Somewhere In Indiana

I snapped this somewhere in Indiana between Jasper and Danville a few years ago. These towns are 115 miles apart via the route I traveled. In other words, it could be anywhere.

The handy thing about documenting a road trip with an iPhone is that it records the location as well as the image. My fancy DSLR doesn’t do that. This picture came from the camera, not the phone and I failed to keep good notes.

Luckily, I don’t need to go back. However, it makes a good case for my current road trip technique which is to take wide angle shots with my phone and details with the zoom lens on my camera. The camera quality is better but the phone provides documentation without my stopping to change lenses or write things down.

In other words, it’s the lazy girl’s guide to remembering things. I’m not sure if I should be proud of my ingenuity or embarrassed at my poor organization while out running around.

Either way, it works.

Bad Habits

Lexington with St Paul Church in background

Of my many bad habits, one is making pictures without recording subject matter. This photo is from a trip to Kentucky a few years ago and popped up in my Snapfish account while looking for something else. It took some thinking and a quick Google search to figure out that it’s St. Paul’s Catholic Church in Lexington, Kentucky. The perspective isĀ  through the glass of a very nice hotel room window.

It strengthens my desire to not just record my surroundings but to document where I am and to tell as many stories as possible. Meanwhile, I’m still wading through the 7,000 pictures (that’s not a typo – 7,000 pictures) pulled from my iPhone last month. If I ever get caught up with sorting through that mess, I’ll start weeding through the digital and print pictures from the past.

What are your bad photography habits? I can’t be the only one that has them!

Merle

I got my first good digital SLR about thirteen years ago. The day it arrived, I took a walk with my folks and encountered my Uncle Merle doing something in his driveway.

I couldn’t tell you what he was doing but he was standing in the bed of his truck. I had a new toy and took advantage of the moment to grab a few pictures while he was distracted, talking with my dad.

I captured two images that late winter evening.

This one I call “Confidence.”

He always looked exactly like this. The flannel, the trucker hat, that stance. And he always had a cigarette in one hand and a cold drink in the other.

He was a capable man, a confident man. The kind of guy who could take apart an engine and put it together again without hesitation. The kind of guy who worked from sun up to sun down, often doing back breaking work to care for his family. The kind of man who could diffuse any situation with a funny joke or a smart remark.

He had the best sense of humor.

I also made this image. I call this one “Just Merle.”
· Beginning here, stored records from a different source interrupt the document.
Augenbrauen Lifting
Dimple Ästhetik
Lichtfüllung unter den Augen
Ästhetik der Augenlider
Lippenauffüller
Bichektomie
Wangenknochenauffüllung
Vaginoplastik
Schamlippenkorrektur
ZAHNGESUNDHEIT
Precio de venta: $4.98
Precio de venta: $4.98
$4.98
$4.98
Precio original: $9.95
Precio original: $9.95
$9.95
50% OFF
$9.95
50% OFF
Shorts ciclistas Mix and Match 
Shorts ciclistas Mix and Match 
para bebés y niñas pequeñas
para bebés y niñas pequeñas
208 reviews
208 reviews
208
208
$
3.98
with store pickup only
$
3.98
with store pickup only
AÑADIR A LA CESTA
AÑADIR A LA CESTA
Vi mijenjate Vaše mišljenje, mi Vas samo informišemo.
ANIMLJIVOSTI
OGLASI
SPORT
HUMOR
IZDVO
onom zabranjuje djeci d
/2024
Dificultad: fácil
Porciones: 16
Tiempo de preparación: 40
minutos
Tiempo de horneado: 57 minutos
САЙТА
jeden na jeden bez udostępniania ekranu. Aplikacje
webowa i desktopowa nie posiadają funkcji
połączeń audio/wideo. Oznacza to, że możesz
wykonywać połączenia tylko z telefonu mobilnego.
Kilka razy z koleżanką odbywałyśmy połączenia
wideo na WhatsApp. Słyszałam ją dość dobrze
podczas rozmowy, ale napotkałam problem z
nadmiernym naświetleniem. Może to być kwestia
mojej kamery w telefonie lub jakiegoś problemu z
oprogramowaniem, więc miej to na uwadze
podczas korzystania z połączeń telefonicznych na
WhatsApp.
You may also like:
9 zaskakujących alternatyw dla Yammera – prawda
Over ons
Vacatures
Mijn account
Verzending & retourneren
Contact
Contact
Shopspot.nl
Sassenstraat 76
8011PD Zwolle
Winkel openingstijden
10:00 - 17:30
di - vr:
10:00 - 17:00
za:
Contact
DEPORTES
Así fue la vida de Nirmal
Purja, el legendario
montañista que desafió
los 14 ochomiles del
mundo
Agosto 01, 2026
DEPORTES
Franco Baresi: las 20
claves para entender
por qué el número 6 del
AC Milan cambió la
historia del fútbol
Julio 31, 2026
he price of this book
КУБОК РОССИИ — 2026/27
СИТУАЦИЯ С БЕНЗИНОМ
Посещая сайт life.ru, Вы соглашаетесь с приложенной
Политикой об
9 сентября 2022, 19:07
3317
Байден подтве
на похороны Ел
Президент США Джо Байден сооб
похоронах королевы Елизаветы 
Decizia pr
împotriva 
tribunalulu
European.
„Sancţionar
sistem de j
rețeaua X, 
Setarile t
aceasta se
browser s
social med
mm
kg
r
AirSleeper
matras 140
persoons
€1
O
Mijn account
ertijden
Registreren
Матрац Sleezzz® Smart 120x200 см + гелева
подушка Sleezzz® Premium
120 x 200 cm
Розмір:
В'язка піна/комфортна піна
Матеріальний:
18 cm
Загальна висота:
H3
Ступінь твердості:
It wasn’t long after that evening that Merle was gone. Taken from us far too soon in a work related accident. He was just 43.

I love these pictures and am so grateful that we have them.

This is why we take pictures- not just to show our friends on social media what we had for dinner. Not just to take up space on our phones or computers. Not just to say we have them.

We make pictures to capture a moment, a place, a person important to us. We make pictures so that we can remember the gleam in the eye of a person we adored on the anniversary of their death- like today. Merle died on this day and we still miss him, we still shake our heads in disbelief that he’s gone.

He still holds a place in our hearts and at the table at every family function, even if we can’t see him. He’s forever young thanks to these and other pictures.

Incidentally, the digital files appear to be long gone but luckily I still have the prints. So don’t just collect those digital images on your device. Print them too. You never know when a phone will die or a computer explode and your images will be gone.

I would hate to think I no longer had these pictures to remember him.